Once I have shown my concern about the relationship of research methodologies to the study of Visigothic Hispania, my last question deals with the connection of the contributions themselves and therefore the multidisciplinary frame that this symposium pursues. Agreeing about the necessity of taking part in such a research frame, how could we join now the discourses and conclusions offered by the above studies to figure out a Visigothic identity? Like the pieces of a big blurred puzzle, it is difficult for me to bring these contributions together and arrive at an updated view of Visigothic identity, which I have the impression is still strongly bonded to religious character, as mentioned above. Apart from this, how can we trace the regional liturgies underscored by Lester in the architectural remains preserved from that period? Are those liturgies actually observable in the material record? Is it possible to trace the supposed eastern influence on monastic complexes defended by Martínez Tejera? Is it actually right to liken liturgical tradition and architectural reflection?

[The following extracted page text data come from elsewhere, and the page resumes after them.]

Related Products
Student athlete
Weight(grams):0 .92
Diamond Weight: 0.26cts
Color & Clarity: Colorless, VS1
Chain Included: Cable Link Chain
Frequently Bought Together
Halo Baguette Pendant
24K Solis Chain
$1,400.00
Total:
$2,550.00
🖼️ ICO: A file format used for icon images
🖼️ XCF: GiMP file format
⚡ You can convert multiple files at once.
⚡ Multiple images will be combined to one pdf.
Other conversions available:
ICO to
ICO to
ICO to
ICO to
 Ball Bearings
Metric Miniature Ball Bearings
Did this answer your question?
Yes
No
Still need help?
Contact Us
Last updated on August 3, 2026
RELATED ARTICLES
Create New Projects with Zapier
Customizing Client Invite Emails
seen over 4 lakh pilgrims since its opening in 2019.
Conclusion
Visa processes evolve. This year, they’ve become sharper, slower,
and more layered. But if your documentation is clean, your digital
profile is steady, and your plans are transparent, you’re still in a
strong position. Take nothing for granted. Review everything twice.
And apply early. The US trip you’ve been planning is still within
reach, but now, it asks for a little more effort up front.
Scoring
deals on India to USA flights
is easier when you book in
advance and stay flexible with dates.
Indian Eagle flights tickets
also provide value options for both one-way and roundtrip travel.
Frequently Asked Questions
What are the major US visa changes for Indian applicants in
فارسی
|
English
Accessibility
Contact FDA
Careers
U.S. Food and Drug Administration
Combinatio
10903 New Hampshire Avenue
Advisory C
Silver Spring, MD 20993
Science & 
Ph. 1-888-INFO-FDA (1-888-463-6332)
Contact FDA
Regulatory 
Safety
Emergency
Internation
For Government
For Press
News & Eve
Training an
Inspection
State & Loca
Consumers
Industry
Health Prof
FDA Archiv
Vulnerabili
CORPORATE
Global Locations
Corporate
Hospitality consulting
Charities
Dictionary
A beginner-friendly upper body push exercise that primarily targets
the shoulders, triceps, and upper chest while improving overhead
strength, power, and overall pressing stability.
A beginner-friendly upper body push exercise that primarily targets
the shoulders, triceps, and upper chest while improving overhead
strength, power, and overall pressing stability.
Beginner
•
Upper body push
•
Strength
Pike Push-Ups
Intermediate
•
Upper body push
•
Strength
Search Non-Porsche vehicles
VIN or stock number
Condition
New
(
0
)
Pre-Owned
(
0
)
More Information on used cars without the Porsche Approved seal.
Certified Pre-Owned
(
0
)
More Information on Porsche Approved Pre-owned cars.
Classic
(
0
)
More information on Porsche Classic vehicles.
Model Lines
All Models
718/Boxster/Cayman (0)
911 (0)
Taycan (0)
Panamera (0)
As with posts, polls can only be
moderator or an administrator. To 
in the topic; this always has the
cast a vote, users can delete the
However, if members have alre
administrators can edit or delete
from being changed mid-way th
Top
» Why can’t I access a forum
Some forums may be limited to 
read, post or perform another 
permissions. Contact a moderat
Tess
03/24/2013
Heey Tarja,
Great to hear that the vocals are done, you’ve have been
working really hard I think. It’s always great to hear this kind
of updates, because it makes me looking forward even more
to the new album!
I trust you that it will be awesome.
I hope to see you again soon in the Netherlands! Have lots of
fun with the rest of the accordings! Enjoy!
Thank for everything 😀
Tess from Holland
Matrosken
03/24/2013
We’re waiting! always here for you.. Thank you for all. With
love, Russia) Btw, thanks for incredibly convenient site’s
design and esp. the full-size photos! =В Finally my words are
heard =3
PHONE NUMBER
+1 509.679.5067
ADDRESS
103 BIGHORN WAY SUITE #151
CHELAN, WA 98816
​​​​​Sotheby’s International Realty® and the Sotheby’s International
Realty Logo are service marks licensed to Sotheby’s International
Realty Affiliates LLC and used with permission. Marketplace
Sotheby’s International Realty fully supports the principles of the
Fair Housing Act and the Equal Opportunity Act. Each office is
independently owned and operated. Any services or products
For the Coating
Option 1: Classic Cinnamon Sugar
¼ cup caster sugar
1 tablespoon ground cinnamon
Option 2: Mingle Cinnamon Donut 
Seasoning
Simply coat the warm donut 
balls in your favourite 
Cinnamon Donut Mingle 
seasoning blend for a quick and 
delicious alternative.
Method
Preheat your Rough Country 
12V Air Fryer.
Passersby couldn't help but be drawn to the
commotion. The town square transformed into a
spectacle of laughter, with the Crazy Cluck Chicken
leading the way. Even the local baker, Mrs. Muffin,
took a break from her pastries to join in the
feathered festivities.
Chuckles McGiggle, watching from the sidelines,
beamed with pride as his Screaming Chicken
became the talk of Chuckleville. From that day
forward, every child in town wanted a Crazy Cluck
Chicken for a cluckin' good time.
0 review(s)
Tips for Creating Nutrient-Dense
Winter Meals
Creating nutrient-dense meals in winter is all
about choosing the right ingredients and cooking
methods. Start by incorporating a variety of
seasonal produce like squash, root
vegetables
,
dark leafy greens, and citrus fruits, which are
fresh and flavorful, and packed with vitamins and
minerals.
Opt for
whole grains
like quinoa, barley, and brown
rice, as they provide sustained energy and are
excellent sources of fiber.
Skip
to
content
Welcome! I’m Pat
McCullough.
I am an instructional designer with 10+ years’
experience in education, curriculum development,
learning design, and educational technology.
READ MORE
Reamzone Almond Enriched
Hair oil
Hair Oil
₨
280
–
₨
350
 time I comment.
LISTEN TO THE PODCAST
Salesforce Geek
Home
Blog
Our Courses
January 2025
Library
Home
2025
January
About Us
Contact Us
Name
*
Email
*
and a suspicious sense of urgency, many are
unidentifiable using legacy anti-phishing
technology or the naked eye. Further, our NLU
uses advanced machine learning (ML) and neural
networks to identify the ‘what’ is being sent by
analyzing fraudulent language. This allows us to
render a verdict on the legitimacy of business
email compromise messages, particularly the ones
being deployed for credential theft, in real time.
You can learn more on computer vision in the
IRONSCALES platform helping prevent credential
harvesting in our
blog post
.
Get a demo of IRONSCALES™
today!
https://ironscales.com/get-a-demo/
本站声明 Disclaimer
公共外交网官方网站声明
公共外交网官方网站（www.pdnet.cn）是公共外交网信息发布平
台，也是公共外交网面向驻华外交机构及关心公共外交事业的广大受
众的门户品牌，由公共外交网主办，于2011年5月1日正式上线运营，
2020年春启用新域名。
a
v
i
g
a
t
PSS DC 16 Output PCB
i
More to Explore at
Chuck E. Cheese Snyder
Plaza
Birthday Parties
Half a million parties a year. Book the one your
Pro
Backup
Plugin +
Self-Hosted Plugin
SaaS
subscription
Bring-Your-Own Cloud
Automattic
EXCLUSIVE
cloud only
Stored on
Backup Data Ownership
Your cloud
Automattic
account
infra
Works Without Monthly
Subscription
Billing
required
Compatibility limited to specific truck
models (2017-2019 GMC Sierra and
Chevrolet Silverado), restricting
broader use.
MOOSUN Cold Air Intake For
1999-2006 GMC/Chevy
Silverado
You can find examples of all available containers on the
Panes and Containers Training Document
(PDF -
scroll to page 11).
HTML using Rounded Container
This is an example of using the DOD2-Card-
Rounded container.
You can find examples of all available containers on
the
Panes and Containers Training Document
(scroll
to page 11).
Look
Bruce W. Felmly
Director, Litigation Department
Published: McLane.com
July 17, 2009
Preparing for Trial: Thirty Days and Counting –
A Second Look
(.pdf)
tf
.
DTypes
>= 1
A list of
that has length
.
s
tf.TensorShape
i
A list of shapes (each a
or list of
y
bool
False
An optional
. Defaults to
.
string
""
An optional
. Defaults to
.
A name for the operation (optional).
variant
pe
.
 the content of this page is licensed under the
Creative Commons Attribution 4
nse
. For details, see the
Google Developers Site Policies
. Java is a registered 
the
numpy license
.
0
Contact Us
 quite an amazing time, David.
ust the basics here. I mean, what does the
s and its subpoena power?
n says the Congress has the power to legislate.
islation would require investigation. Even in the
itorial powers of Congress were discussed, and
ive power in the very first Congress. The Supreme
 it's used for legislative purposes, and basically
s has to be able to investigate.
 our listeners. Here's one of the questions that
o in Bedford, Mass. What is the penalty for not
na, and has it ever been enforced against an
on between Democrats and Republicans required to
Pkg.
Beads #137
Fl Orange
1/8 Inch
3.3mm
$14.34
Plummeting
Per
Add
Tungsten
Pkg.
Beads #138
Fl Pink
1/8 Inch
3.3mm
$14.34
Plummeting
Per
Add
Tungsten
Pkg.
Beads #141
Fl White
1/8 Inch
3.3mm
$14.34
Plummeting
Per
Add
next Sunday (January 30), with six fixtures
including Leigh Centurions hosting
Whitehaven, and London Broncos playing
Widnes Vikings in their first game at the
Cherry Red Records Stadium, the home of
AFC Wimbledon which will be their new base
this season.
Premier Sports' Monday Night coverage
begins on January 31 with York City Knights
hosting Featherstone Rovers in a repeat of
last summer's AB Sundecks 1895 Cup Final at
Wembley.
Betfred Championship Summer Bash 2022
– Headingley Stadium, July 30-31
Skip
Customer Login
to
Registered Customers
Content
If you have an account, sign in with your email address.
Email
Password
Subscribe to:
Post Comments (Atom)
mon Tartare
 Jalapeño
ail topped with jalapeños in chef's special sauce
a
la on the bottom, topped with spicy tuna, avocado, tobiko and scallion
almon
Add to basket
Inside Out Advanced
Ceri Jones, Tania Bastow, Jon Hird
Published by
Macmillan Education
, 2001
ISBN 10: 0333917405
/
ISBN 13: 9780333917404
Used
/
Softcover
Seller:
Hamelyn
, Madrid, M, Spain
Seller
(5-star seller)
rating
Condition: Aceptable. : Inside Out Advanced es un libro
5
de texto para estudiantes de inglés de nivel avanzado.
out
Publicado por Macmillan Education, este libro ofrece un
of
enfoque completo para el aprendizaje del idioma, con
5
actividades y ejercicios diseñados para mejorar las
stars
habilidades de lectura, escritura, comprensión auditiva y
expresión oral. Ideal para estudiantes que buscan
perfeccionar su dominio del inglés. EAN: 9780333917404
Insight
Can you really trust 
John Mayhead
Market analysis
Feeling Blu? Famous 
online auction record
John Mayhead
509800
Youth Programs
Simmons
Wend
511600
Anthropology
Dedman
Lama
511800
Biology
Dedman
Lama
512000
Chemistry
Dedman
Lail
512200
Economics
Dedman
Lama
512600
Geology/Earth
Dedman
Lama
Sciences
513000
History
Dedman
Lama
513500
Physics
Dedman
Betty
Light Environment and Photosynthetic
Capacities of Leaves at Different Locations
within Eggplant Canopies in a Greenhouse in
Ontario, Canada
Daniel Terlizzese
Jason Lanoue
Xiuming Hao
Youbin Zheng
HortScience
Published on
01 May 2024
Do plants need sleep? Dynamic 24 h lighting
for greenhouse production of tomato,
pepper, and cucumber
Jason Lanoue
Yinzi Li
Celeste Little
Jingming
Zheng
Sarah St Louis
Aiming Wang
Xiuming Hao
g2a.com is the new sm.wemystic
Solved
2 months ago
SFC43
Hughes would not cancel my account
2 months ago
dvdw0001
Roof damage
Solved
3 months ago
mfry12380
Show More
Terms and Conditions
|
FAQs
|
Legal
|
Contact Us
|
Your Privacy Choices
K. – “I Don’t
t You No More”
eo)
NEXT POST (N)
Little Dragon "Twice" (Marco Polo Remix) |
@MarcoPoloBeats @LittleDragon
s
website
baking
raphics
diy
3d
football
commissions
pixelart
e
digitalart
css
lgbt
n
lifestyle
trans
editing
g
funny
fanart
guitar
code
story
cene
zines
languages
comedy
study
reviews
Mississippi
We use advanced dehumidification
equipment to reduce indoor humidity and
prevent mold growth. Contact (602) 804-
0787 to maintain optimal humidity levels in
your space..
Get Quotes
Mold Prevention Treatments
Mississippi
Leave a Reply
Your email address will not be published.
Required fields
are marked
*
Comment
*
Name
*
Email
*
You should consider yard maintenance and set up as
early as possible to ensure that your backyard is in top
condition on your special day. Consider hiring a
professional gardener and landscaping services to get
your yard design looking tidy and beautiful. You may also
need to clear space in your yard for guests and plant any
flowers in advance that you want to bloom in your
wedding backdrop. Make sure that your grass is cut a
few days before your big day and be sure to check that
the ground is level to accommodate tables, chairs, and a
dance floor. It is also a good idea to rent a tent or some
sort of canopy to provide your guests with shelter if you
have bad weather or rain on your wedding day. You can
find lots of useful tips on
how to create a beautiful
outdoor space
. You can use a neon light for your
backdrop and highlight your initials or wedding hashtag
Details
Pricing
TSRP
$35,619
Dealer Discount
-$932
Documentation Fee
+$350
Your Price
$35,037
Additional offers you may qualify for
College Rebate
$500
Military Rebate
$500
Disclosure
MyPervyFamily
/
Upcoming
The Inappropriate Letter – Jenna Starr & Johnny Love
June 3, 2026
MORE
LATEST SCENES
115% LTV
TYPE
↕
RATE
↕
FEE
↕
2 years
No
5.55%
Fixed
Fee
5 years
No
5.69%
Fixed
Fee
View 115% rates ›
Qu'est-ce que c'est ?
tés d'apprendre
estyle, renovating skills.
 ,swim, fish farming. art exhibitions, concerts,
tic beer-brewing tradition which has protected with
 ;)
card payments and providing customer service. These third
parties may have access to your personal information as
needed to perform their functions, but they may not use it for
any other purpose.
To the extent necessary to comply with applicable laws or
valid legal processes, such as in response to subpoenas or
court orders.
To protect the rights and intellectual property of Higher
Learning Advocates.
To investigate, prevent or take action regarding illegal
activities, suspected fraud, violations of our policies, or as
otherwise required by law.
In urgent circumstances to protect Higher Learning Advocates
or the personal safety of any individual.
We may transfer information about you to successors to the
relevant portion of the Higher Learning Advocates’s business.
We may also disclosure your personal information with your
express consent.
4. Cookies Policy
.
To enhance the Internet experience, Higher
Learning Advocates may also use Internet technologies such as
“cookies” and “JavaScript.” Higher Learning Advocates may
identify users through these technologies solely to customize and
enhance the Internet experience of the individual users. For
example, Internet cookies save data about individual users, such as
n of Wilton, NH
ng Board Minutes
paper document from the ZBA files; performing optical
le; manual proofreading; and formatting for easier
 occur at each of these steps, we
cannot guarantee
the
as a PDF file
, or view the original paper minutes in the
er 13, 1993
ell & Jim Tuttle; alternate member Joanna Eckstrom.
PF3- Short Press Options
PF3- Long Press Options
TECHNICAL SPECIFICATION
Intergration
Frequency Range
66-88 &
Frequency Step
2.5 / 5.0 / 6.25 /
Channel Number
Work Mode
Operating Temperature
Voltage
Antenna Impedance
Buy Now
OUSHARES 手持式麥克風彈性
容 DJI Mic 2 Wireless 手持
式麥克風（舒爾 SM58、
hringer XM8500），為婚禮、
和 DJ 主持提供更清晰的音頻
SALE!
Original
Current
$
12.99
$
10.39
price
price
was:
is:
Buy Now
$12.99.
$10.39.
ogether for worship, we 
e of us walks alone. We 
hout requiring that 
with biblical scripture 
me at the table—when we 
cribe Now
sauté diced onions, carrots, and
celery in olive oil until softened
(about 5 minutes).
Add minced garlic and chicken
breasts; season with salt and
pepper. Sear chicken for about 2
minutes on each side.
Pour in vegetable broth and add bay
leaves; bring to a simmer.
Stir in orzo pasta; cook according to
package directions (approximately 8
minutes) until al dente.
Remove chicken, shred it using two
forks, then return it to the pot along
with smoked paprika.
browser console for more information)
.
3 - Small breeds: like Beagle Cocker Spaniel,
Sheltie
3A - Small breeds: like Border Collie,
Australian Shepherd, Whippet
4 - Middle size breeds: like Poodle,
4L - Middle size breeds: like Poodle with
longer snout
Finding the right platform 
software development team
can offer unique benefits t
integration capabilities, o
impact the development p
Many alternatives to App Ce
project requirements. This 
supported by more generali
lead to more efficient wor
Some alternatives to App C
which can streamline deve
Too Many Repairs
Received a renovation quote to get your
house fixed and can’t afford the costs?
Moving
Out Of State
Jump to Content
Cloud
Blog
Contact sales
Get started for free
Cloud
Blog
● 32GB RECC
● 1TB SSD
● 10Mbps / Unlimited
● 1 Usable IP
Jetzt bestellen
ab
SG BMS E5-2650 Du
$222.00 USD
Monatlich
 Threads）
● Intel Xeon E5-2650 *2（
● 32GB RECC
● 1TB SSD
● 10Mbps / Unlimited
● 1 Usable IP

These are only selected questions that aim to demonstrate the future challenge to sharing these perspectives for the purpose of eliciting an overview on identity, not on identities. But maybe it is still early and we have to wait for the coming symposia to address further themes and issues to find the ways to interrelate them and to convert the multidisciplinary frame into an interdisciplinary one.
 Riccardo Francovich, “L’archeologia medievale italiana fra storia e gestione del patrimonio,” Quaderni Medievali 55 (2003): 102-16.
 John Moreland, Archaeology and Text (London: Duckworth, 2001).